LLMs are really good at a lot of things generally, but they often struggle when you ask them to do something very specific, especially if it requires using outside tools. Current methods to fix this involve retraining the LLM, which is expensive and requires a lot of data, and can sometimes lead to the model becoming *too* specialized and losing its general abilities.
What's the solution?
The researchers propose a method called Training-Free Group Relative Policy Optimization (Training-Free GRPO). Instead of changing the LLM’s core programming, they teach it by giving it examples of good behavior and then subtly influencing its choices when it’s working on a task. Think of it like giving hints, but the hints are based on what the LLM has 'learned' from those examples. This 'learning' happens by creating a kind of token prior – essentially, the model learns which words or phrases are likely to lead to good results in a specific situation. It’s a much cheaper and faster way to improve performance than retraining.
Why it matters?
This research is important because it offers a practical way to make LLMs better at specialized tasks without the huge cost and complexity of retraining. It means you can get more out of existing LLMs with limited data and resources, making them more useful in real-world applications. It shows that you can significantly improve performance with just a few examples, even beating models that *have* been retrained with more data.
Abstract
Recent advances in Large Language Model (LLM) agents have demonstrated their promising general capabilities. However, their performance in specialized real-world domains often degrades due to challenges in effectively integrating external tools and specific prompting strategies. While methods like agentic reinforcement learning have been proposed to address this, they typically rely on costly parameter updates, for example, through a process that uses Supervised Fine-Tuning (SFT) followed by a Reinforcement Learning (RL) phase with Group Relative Policy Optimization (GRPO) to alter the output distribution. However, we argue that LLMs can achieve a similar effect on the output distribution by learning experiential knowledge as a token prior, which is a far more lightweight approach that not only addresses practical data scarcity but also avoids the common issue of overfitting.
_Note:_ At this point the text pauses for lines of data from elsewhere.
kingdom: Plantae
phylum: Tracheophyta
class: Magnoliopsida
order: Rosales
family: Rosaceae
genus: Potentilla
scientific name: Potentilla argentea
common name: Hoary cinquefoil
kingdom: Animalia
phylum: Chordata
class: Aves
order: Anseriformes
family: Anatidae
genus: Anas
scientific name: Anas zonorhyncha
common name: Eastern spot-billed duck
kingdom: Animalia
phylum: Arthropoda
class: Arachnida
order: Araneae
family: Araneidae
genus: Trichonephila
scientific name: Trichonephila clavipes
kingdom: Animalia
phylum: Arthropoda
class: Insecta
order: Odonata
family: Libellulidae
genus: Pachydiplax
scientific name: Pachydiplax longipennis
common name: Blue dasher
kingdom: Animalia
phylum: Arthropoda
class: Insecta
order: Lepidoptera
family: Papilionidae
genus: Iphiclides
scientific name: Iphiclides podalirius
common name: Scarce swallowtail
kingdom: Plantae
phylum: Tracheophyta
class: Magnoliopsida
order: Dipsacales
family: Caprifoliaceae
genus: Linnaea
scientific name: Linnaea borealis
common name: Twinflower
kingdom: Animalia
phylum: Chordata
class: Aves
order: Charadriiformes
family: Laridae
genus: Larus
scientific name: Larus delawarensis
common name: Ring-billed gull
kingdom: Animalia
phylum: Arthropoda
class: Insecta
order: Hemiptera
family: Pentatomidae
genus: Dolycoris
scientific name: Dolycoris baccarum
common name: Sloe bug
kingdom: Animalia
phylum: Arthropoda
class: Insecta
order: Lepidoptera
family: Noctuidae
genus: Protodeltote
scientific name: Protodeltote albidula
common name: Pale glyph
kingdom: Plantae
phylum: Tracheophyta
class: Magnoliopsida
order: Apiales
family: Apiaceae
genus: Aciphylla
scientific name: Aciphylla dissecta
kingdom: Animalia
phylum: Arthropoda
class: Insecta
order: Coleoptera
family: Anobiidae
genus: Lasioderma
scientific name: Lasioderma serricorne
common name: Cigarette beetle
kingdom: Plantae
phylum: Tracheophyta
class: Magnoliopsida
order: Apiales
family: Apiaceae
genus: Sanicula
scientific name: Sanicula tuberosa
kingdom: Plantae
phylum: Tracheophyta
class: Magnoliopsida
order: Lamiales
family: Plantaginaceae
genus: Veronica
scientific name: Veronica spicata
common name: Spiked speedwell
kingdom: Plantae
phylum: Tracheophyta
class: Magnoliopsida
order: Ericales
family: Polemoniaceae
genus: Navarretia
To this end, we propose Training-Free Group Relative Policy Optimization (Training-Free GRPO), a cost-effective solution that enhances LLM agent performance without any parameter updates. Our method leverages the group relative semantic advantage instead of numerical ones within each group of rollouts, iteratively distilling high-quality experiential knowledge during multi-epoch learning on a minimal ground-truth data. Such knowledge serves as the learned token prior, which is seamlessly integrated during LLM API calls to guide model behavior. Experiments on mathematical reasoning and web searching tasks demonstrate that Training-Free GRPO, when applied to DeepSeek-V3.1-Terminus, significantly improves out-of-domain performance. With just a few dozen training samples, Training-Free GRPO outperforms fine-tuned small LLMs with marginal training data and cost.